The data below should be restated word for word, with every picture omitted.

+-------+

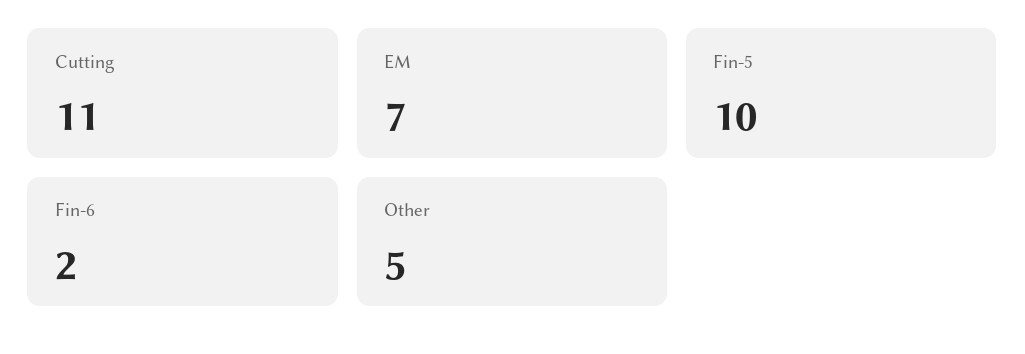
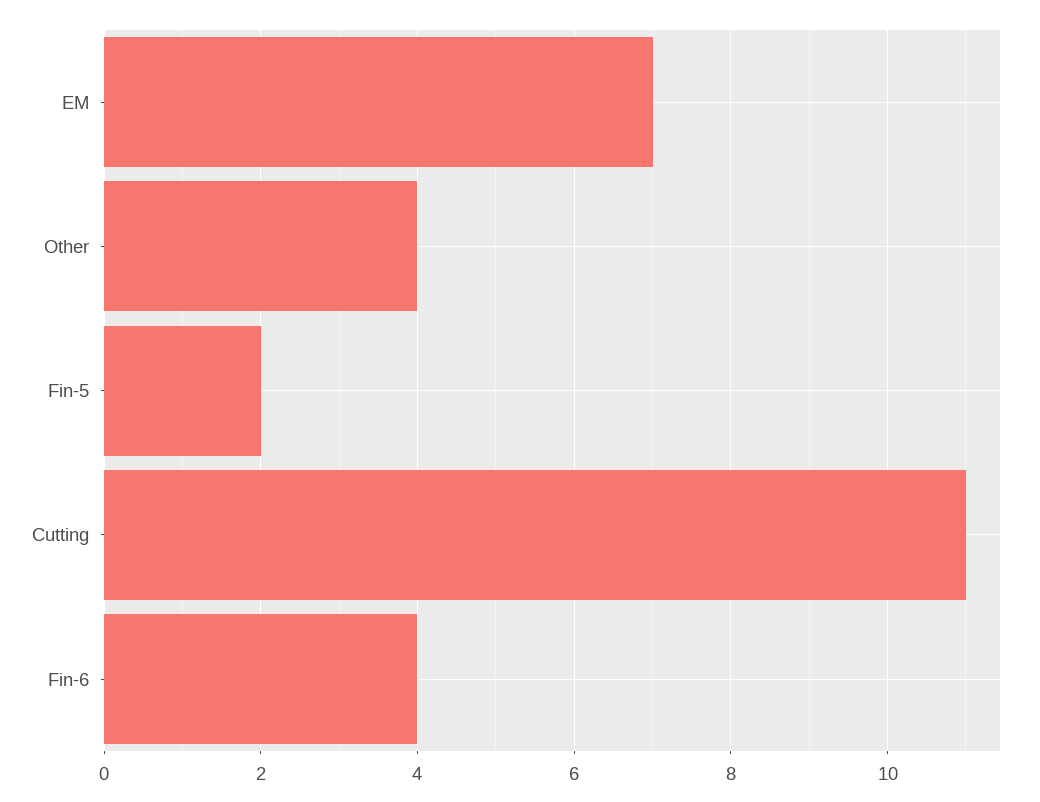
  {
    "Cutting": 11,
    "EM": 7,
-   "Fin-5": 10,
+   "Fin-5": 2,
-   "Fin-6": 2,
+   "Fin-6": 4,
-   "Other": 5
+   "Other": 4
  }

+-------+

* **TASK RESPONSE**:
  {
    "Cutting": 11,
    "EM": 7,
-   "Fin-5": 10,
+   "Fin-5": 2,
-   "Fin-6": 2,
+   "Fin-6": 4,
-   "Other": 5
+   "Other": 4
  }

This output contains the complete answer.